ページ抜粋
•••
2010年5月4日火曜日

ゲッサン12号(2010年05月号)

  • 『妹先生 渚』 (1話)もめ事の解決方法が古風だけど、一種のオールド漫画ファンタジーとして読めばよいのだろうか。 シリアスな描写は気恥ずかしいけどこれからもこんな感じのノリなのかな。 2話目は再来月号に載るとのこと。 村枝賢一って何か読んだことがあると思うんだけどなんだっけかな。
  • 『とある飛空士への追憶』 (8話)山とか海とか林とか、ちょっとした風景に魅力がないのだよなあ。 風景の描き込みに執着心を感じないというか。 新人の連載で大変なのかも知れないけども。 最期のコマなどのちょっとデザインチックで上手い背景などは、本人が描いたのかアシスタントが描いたのかどっちなんだろう。
  • 『ここが噂のエル・パラシオ』 (12話)他団体に殴り込みをかけて抗争勃発か?っていう話。 今回は桜花にフォーカスを当ててプロレスメインに話が進んでいた。 やたらキャラがデフォルメで描かれるようになったり、そうでなくてもなんとなしにキャラの表情がいつもより豊かな感じがした。 いつもはもっとカッチリ固い感じっていうか。 今回のはこの作品の今までの連載の中では悪くはなかったように思う。
  • 『マコトの王者』 (12話)天堂の財産を使わずに一から復帰を目指すマコトと、大地の家族を蔑ろにしてマイペースで試合に臨もうとするマコトの話。 マコトが天堂のフィアンセにキスされて腰砕けになる描写が今までにない描き方で、少し面食らったけど、フィアンセが鬼の形相をした絵を見て、忍びの国のような現代が舞台じゃない漫画を描いたらどんな感じなのかなとか思ったりした。 恩田会長や坪原会長が人情的に良い味を出していた。
•••
課題一覧
- 1) 上のゲッサン12号の感想と次の(a)〜(c)の各文が合っているかを「はい」か「いいえ」で答え、決め手となる本文の言葉をそのまま引用すること。(a)『妹先生 渚』の2話目は来月号に載る。(b)『ここが噂のエル・パラシオ』の今回は桜花に焦点を当てていた。(c)『マコトの王者』では恩田会長や坪原会長が人情的に良い味を出していた。
- 2) ゲッサン12号の感想で、『とある飛空士への追憶』は何話として取り上げられているか。
- 3) 上のゲッサン12号の感想を、最後の文の後から書き継ぐこと。
•••
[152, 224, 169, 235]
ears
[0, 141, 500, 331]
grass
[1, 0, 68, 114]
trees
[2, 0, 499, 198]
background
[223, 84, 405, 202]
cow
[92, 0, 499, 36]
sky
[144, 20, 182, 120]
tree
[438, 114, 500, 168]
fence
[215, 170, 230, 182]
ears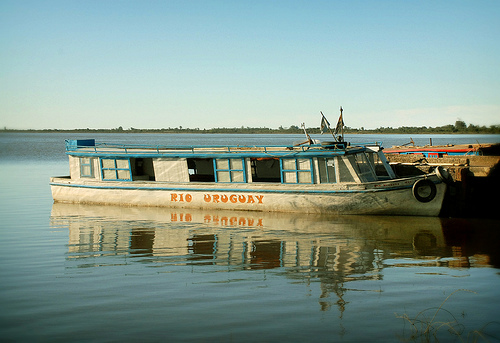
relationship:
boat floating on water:
[46, 107, 456, 222] [2, 133, 500, 343]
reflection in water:
[49, 197, 500, 328] [2, 133, 500, 343]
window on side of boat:
[184, 153, 219, 185] [46, 107, 456, 222]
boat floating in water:
[46, 107, 456, 222] [2, 133, 500, 343]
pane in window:
[211, 158, 250, 186] [184, 153, 219, 185]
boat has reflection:
[46, 107, 456, 222] [49, 197, 500, 328]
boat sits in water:
[46, 107, 456, 222] [2, 133, 500, 343]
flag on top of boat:
[332, 105, 348, 137] [46, 107, 456, 222]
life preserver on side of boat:
[410, 176, 440, 205] [46, 107, 456, 222]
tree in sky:
[454, 116, 469, 133] [2, 3, 498, 130]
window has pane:
[184, 153, 219, 185] [211, 158, 250, 186]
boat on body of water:
[46, 107, 456, 222] [2, 133, 500, 343]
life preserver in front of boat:
[410, 176, 440, 205] [46, 107, 456, 222]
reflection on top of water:
[49, 197, 500, 328] [2, 133, 500, 343]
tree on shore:
[454, 116, 469, 133] [2, 125, 500, 140]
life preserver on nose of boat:
[410, 176, 440, 205] [46, 107, 456, 222]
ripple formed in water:
[59, 244, 239, 265] [2, 133, 500, 343]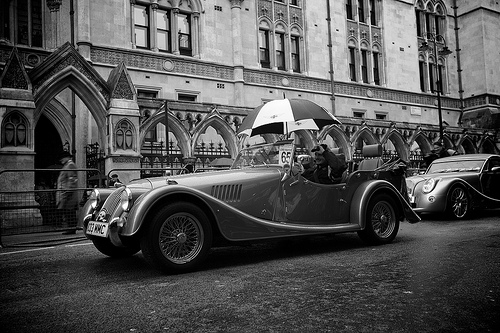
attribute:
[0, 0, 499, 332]
picture — black, white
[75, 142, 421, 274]
car — antique, old fashioned, convertible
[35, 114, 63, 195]
doorway — arched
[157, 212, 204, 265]
rims — metallic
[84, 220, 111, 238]
license plate — black, white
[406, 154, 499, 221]
car — parked, vintage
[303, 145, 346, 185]
man — waving, driving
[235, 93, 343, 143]
umbrella — black, white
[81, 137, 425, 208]
fence — metal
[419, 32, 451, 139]
street lamp — old fashioned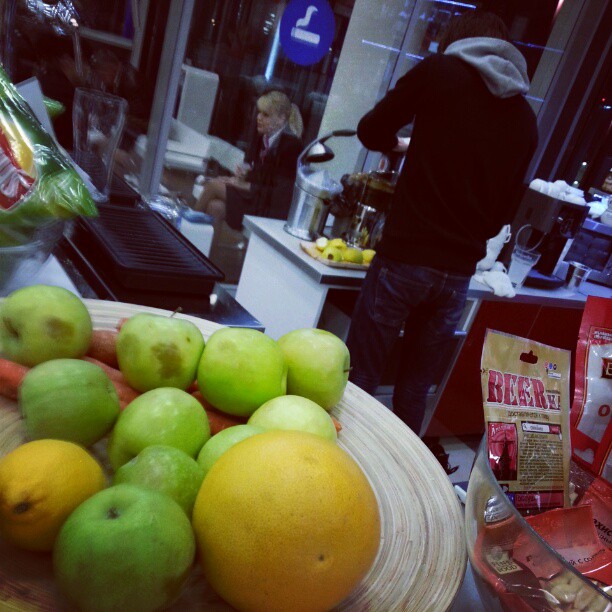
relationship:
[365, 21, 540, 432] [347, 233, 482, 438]
man in jeans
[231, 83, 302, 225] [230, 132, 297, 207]
woman in suit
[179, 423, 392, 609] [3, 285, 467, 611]
grapefruit on dish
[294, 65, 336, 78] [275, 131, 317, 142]
sign with white no smoking insignia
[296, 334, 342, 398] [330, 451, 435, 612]
apple sitting on a plate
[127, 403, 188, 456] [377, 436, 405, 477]
apple sitting on a plate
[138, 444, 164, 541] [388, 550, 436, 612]
apple sitting on a plate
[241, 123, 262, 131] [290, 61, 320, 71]
round blue and white smoking sign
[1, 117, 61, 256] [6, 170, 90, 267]
blurry bags of chips in clear bowl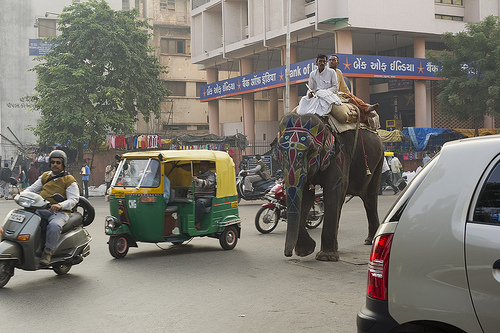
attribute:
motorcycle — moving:
[0, 192, 105, 284]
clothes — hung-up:
[88, 125, 193, 150]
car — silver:
[355, 129, 499, 331]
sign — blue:
[199, 54, 478, 102]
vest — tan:
[38, 173, 74, 200]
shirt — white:
[18, 171, 80, 208]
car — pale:
[329, 89, 497, 331]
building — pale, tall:
[238, 21, 495, 156]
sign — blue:
[188, 44, 455, 99]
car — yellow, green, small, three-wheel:
[100, 143, 241, 260]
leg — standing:
[360, 180, 381, 242]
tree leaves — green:
[18, 0, 171, 152]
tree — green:
[21, 0, 176, 182]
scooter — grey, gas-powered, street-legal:
[0, 186, 105, 279]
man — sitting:
[15, 140, 87, 271]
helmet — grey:
[46, 148, 70, 170]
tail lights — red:
[367, 231, 399, 316]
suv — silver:
[301, 84, 498, 314]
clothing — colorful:
[103, 132, 246, 166]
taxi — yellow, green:
[92, 131, 263, 275]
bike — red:
[250, 175, 330, 236]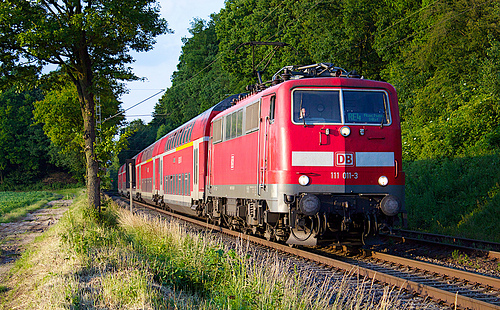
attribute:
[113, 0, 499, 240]
forest — dense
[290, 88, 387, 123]
window — in the picture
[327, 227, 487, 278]
railroad — in the picture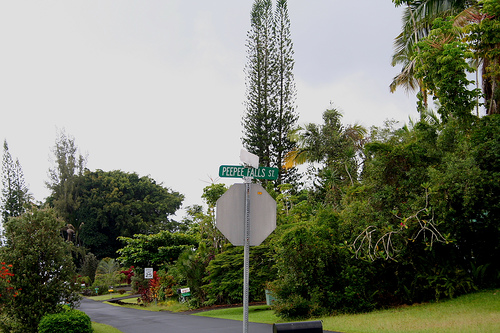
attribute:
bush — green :
[36, 307, 91, 331]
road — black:
[74, 290, 274, 329]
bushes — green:
[279, 126, 497, 323]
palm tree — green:
[473, 4, 498, 116]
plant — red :
[125, 263, 159, 303]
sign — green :
[221, 159, 291, 184]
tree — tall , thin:
[243, 0, 301, 210]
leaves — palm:
[373, 0, 465, 68]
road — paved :
[51, 291, 310, 332]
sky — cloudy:
[75, 43, 188, 147]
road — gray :
[59, 290, 280, 331]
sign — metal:
[141, 264, 157, 281]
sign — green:
[217, 163, 280, 180]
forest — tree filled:
[75, 4, 498, 311]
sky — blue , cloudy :
[6, 5, 241, 159]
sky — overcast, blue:
[4, 1, 431, 203]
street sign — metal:
[219, 163, 280, 182]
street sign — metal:
[213, 182, 281, 251]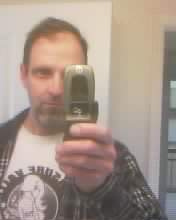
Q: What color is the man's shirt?
A: White.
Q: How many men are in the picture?
A: One.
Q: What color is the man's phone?
A: Silver.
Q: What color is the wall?
A: Beige.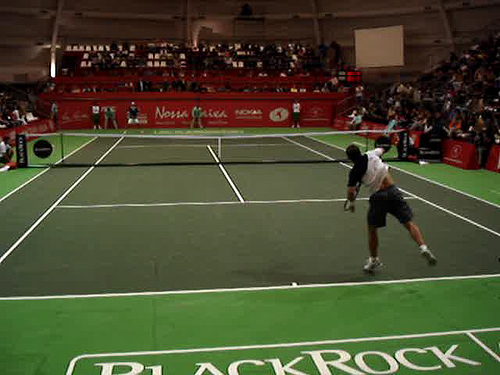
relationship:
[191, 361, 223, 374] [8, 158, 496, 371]
letter on ground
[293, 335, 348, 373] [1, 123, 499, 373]
letter on ground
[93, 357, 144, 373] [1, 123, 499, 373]
letter on ground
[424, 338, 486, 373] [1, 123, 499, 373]
letter on ground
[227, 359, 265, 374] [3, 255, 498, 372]
white letter on ground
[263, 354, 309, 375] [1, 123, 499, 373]
letter on ground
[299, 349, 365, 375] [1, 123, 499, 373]
letter on ground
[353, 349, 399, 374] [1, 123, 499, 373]
letter on ground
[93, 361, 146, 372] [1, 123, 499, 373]
letter on ground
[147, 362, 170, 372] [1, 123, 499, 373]
letter on ground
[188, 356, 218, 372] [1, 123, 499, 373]
letter on ground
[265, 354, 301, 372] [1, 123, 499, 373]
letter on ground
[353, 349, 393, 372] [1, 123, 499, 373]
letter on ground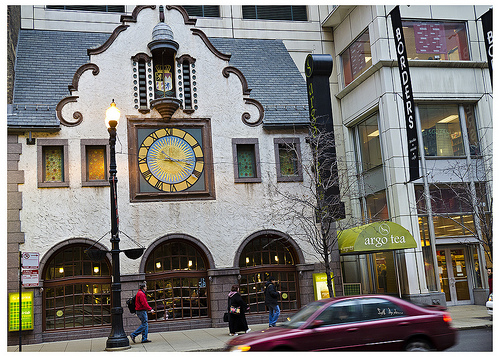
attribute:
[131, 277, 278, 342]
person — walking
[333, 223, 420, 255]
awning — green arch, white, green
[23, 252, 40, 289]
sign — white, red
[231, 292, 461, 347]
car — red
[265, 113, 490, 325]
trees — bare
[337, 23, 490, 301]
windows — large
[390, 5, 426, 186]
banner — black, large, borders, white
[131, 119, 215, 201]
clock — yellow, blue, large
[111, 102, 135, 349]
pole — old fashioned, black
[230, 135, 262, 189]
window — small, above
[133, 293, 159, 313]
jacket — red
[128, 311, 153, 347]
jeans — blue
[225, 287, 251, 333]
women — standing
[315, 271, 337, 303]
sign boards — white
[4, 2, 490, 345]
building — multistoried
•••
番号別回答
- 1)
(a) いいえ。「2話目は再来月号に載るとのこと。」
(b) はい。「今回は桜花にフォーカスを当ててプロレスメインに話が進んでいた。」
(c) はい。「恩田会長や坪原会長が人情的に良い味を出していた。」

- 2) 8話。

- 3)
  • 『QあんどA』 (12話)前回初登場した女の子が遊歩の部屋に来ると、ベッドで庵堂弟が寝ていて2人が付き合っていると誤解する話。 今回も楽屋落ち的なネタが多かったけど、「女の子は驚かすだけなんですね。 男は何の怨みも理由もなく手当たり次第殺すのに…」という台詞はあだちがファンか雑誌の編集など誰かに言われた言葉なのかなあ。 これは庵堂弟の遊歩の兄の小説を読んだ感想なんだけど、lそこだけが妙に生々しい感じの台詞だった。 前に何かのインタビューで言ってたっけかな? QあんどAは、あだち充のその時々の気分をリアルタイムに出している漫画なのだろうか。
  • 『まねこい』 (23、24話)ハルが積極的にホンチーに対して行動していこうとする話。 なのだけど、ハルが積極的に何をしたいのかが分からなかった。 クラブの部長に対して対抗してはいるけど、やってることに中身がないっていう感じ。 ハルの気づいたホンチーの表情の翳りの理由は何か?って所で次号に続くに。 猫太郎達は依頼者の願いをかなえないとまねきワールドへ帰れないので、ハルとホンチーと奈波は三角関係だから猫太郎とリアのどちらかの願いが叶うと片方が帰れなくなるっていうシビアな話が出てきたけど、この設定だと恋愛成就で呼び出されたら帰れない確立が高くて恋愛で呼ばれたくないんじゃないだろうか。 そもそも猫太郎は得意分野関係なく呼び出されているし、ハイリスク過ぎるのでは。
  • 『よしとおさま!』 (12話)犬飼グループとサビ丸の身柄をか賭けて、義妹とよしとおがゲームで競うのだけど、ゲームやる前によしとおがキッパリいらないと言えば済む話だったのでは。 あと、犬飼の遺産を狙う刺客の前で堂々と妹に遺産の話をさせておくサビ丸に違和感を感じた。 しかも刺客側も妹がいるならよしとおだけ狙っても意味ないし、子供で女だからいつでも取り込める、で片付けるのは簡単すぎるって思うし。 作中の妹の扱い方とか設定がかなり粗いように思えた。 伏線があったにしては破綻しているような。
  • 『忍びの国』 (12話)信雄達が攻めようとしている間に伊賀勢の下人の半分は逃げてしまっていて、それに上の忍がやっと気づいた、という話。 天膳をやたら持ち上げてたのが気になったなあ。 現状伊賀から逃げているし、お国が殺されでもしないと無門は参戦しなさそうな気配。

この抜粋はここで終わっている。